Undiluted test substance was applied to the shaved dorso-lumbar skin of two rats/sex/group. A bandage was applied to the region using an impermeable dressing of aluminum foil and waterproof plaster. After 24 hours, the bandage was removed, and the area washed with a tepid dilute detergent solution. Rats were deprived of food during the 24-hour exposure. The animals were observed for signs of toxicity over the following 9 days.

GLP compliance:

no

Species:

rat

Strain:

Wistar

Sex:

male/female

Details on test animals or test system and environmental conditions:

TEST ANIMALS
- Age at study initiation: Not reported
- Weight at study initiation: Not reported
- Fasting period before study: Not reported
- Housing: Not reported
- Diet (e.g. ad libitum): Fasted during exposure
- Water (e.g. ad libitum): Not reported
- Acclimation period: Not reported

ENVIRONMENTAL CONDITIONS
- Temperature (°C): Not reported
- Humidity (%): Not reported
- Air changes (per hr): Not reported
- Photoperiod (hrs dark / hrs light): Not reported

Type of coverage:

occlusive

Vehicle:

unchanged (no vehicle)

Duration of exposure:

24 hours

Doses:

1.0, 2.0, or 4.0 mg/kg

No. of animals per sex per dose:

2/sex/group

Control animals:

no

Details on study design:

Undiluted test substance was applied to the shaved dorso-lumbar skin of two rats/sex/group. A bandage was applied to the region using an impermeable dressing of aluminum foil and waterproof plaster. After 24 hours, the bandage was removed and the area washed with a tepid dilute detergent solution. Rats were deprived of food during the 24-hour exposure. The animals were observed for signs of toxicity over the following 9 days.

Dose descriptor:

LD50

Effect level:

> 4 200 mg/kg bw

Remarks on result:

other: LD50 was determined to be > 4 mL/kg which was equivalent to > 4200 mg/kg.

Mortality:

No deaths occurred prior to scheduled sacrifice.

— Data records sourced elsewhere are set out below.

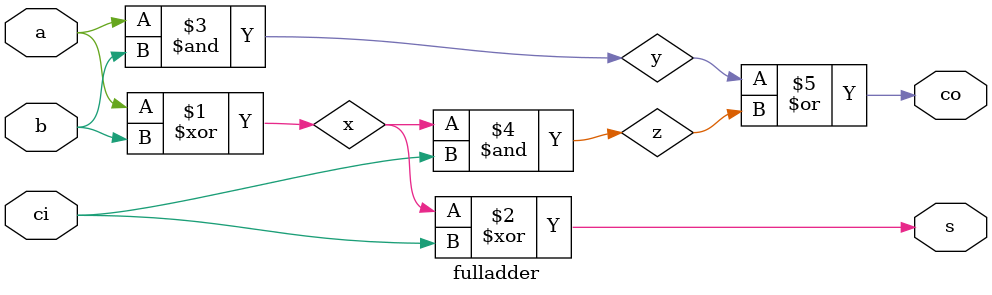
<source format=v>
`timescale 1ns / 1ps
module fulladder(
 	input a ,
	input b ,
	input ci ,
	output s ,
	output co
); 

	/* write your code here */
	
	/* write your code here */
	
	wire x,y,z;
	xor g1(x,a,b);
	xor g2(s,x,ci);
	and g3(y,a,b);
	and g4(z,x,ci);
	or  g5(co,y,z);

endmodule

</source>
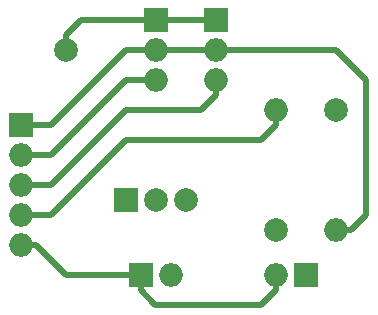
<source format=gbr>
G04 #@! TF.FileFunction,Copper,L2,Bot,Signal*
%FSLAX46Y46*%
G04 Gerber Fmt 4.6, Leading zero omitted, Abs format (unit mm)*
G04 Created by KiCad (PCBNEW 4.0.7) date Tue May 29 18:15:45 2018*
%MOMM*%
%LPD*%
G01*
G04 APERTURE LIST*
%ADD10C,0.100000*%
%ADD11C,2.000000*%
%ADD12O,2.000000X2.000000*%
%ADD13R,2.000000X2.000000*%
%ADD14C,0.500000*%
G04 APERTURE END LIST*
D10*
D11*
X53340000Y-25400000D03*
D12*
X53340000Y-35560000D03*
D11*
X48260000Y-35560000D03*
D12*
X48260000Y-25400000D03*
D13*
X26670000Y-26670000D03*
D12*
X26670000Y-29210000D03*
X26670000Y-31750000D03*
X26670000Y-34290000D03*
X26670000Y-36830000D03*
D13*
X43180000Y-17780000D03*
D12*
X43180000Y-20320000D03*
X43180000Y-22860000D03*
D13*
X38100000Y-17780000D03*
D12*
X38100000Y-20320000D03*
X38100000Y-22860000D03*
D13*
X50800000Y-39370000D03*
D12*
X48260000Y-39370000D03*
D13*
X36830000Y-39370000D03*
D12*
X39370000Y-39370000D03*
D11*
X38100000Y-33020000D03*
X40640000Y-33020000D03*
D13*
X35560000Y-33020000D03*
D11*
X30480000Y-20320000D03*
D14*
X54610000Y-35560000D02*
X53340000Y-35560000D01*
X55880000Y-34290000D02*
X54610000Y-35560000D01*
X43180000Y-20320000D02*
X53340000Y-20320000D01*
X53340000Y-20320000D02*
X55880000Y-22860000D01*
X55880000Y-22860000D02*
X55880000Y-34290000D01*
X38100000Y-20320000D02*
X35560000Y-20320000D01*
X35560000Y-20320000D02*
X29210000Y-26670000D01*
X29210000Y-26670000D02*
X26670000Y-26670000D01*
X26670000Y-26670000D02*
X26670000Y-26670000D01*
X43180000Y-20320000D02*
X38100000Y-20320000D01*
X29210000Y-29210000D02*
X26670000Y-29210000D01*
X38100000Y-22860000D02*
X35560000Y-22860000D01*
X35560000Y-22860000D02*
X29210000Y-29210000D01*
X27940000Y-31750000D02*
X29210000Y-31750000D01*
X29210000Y-31750000D02*
X35560000Y-25400000D01*
X41910000Y-25400000D02*
X35560000Y-25400000D01*
X43180000Y-24130000D02*
X41910000Y-25400000D01*
X43180000Y-22860000D02*
X43180000Y-24130000D01*
X26670000Y-31750000D02*
X27940000Y-31750000D01*
X26670000Y-31750000D02*
X26670000Y-31750000D01*
X46990000Y-27940000D02*
X35560000Y-27940000D01*
X26670000Y-34290000D02*
X29210000Y-34290000D01*
X29210000Y-34290000D02*
X35560000Y-27940000D01*
X48260000Y-26670000D02*
X48260000Y-25400000D01*
X46990000Y-27940000D02*
X48260000Y-26670000D01*
X26670000Y-34290000D02*
X26670000Y-34290000D01*
X30480000Y-19050000D02*
X30480000Y-20320000D01*
X31750000Y-17780000D02*
X30480000Y-19050000D01*
X38100000Y-17780000D02*
X31750000Y-17780000D01*
X30480000Y-39370000D02*
X27940000Y-36830000D01*
X36830000Y-39370000D02*
X30480000Y-39370000D01*
X36830000Y-39370000D02*
X36830000Y-40720000D01*
X36830000Y-40720000D02*
X38020000Y-41910000D01*
X38020000Y-41910000D02*
X46990000Y-41910000D01*
X46990000Y-41910000D02*
X48260000Y-40640000D01*
X48260000Y-40640000D02*
X48260000Y-39370000D01*
X27940000Y-36830000D02*
X26670000Y-36830000D01*
X26670000Y-36830000D02*
X26670000Y-36830000D01*
X36830000Y-39514226D02*
X36757887Y-39442113D01*
X43180000Y-17780000D02*
X38100000Y-17780000D01*
M02*

</source>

Interpretation of results:

GHS criteria not met

Conclusions:

LD50 (rat): >4200 mg/kg

Executive summary:

Undiluted test substance was applied to the shaved dorso-lumbar skin of two rats/sex/group at concentrations of 1.0, 2.0, or 4.0 mL/kg. After 24 hours, the bandage was removed and the area washed with a tepid dilute detergent solution. The animals were observed for signs of toxicity over the following 9 days.  The LD50 was determined to be > 4 mL/kg which was equivalent to > 4200 mg/kg.

Endpoint conclusion

Endpoint conclusion:

no adverse effect observed

Additional information

Justification for classification or non-classification

Based on the oral rat LD50 of >2000 mg/kg, inhalation rat LC50 of >1800 mg/m³, and rat dermal LD50 of >4200 mg/kg/day, the substance does not need to be classified for acute toxicity according to EU Classification, Labelling and Packaging of Substances and Mixtures (CLP) Regulation (EC) No. 1272/2008.